**Work to be completed:**
Copy every entry below word for word, changing nothing.

[Figure comprehension tasks]
== Segment start ==

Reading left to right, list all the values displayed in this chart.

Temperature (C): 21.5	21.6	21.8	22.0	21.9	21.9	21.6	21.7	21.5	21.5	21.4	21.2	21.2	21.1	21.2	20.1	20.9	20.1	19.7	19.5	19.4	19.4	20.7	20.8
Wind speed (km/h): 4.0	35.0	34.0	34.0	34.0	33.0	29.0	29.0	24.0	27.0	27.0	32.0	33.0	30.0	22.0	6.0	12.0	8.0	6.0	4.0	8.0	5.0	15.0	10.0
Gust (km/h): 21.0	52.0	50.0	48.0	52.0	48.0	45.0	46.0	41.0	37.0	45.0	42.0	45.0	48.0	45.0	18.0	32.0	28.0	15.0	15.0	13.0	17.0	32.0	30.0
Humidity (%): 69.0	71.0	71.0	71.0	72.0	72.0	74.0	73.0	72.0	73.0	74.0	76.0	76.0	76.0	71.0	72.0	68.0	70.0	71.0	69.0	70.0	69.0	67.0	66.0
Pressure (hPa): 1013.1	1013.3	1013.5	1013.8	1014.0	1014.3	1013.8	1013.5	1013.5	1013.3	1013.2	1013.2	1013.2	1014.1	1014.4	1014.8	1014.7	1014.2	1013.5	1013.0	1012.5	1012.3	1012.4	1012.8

== Segment end ==

**Answer space:**
Reading left to right, list all the values displayed in this chart.

Temperature (C): 21.5	21.6	21.8	22.0	21.9	21.9	21.6	21.7	21.5	21.5	21.4	21.2	21.2	21.1	21.2	20.1	20.9	20.1	19.7	19.5	19.4	19.4	20.7	20.8
Wind speed (km/h): 4.0	35.0	34.0	34.0	34.0	33.0	29.0	29.0	24.0	27.0	27.0	32.0	33.0	30.0	22.0	6.0	12.0	8.0	6.0	4.0	8.0	5.0	15.0	10.0
Gust (km/h): 21.0	52.0	50.0	48.0	52.0	48.0	45.0	46.0	41.0	37.0	45.0	42.0	45.0	48.0	45.0	18.0	32.0	28.0	15.0	15.0	13.0	17.0	32.0	30.0
Humidity (%): 69.0	71.0	71.0	71.0	72.0	72.0	74.0	73.0	72.0	73.0	74.0	76.0	76.0	76.0	71.0	72.0	68.0	70.0	71.0	69.0	70.0	69.0	67.0	66.0
Pressure (hPa): 1013.1	1013.3	1013.5	1013.8	1014.0	1014.3	1013.8	1013.5	1013.5	1013.3	1013.2	1013.2	1013.2	1014.1	1014.4	1014.8	1014.7	1014.2	1013.5	1013.0	1012.5	1012.3	1012.4	1012.8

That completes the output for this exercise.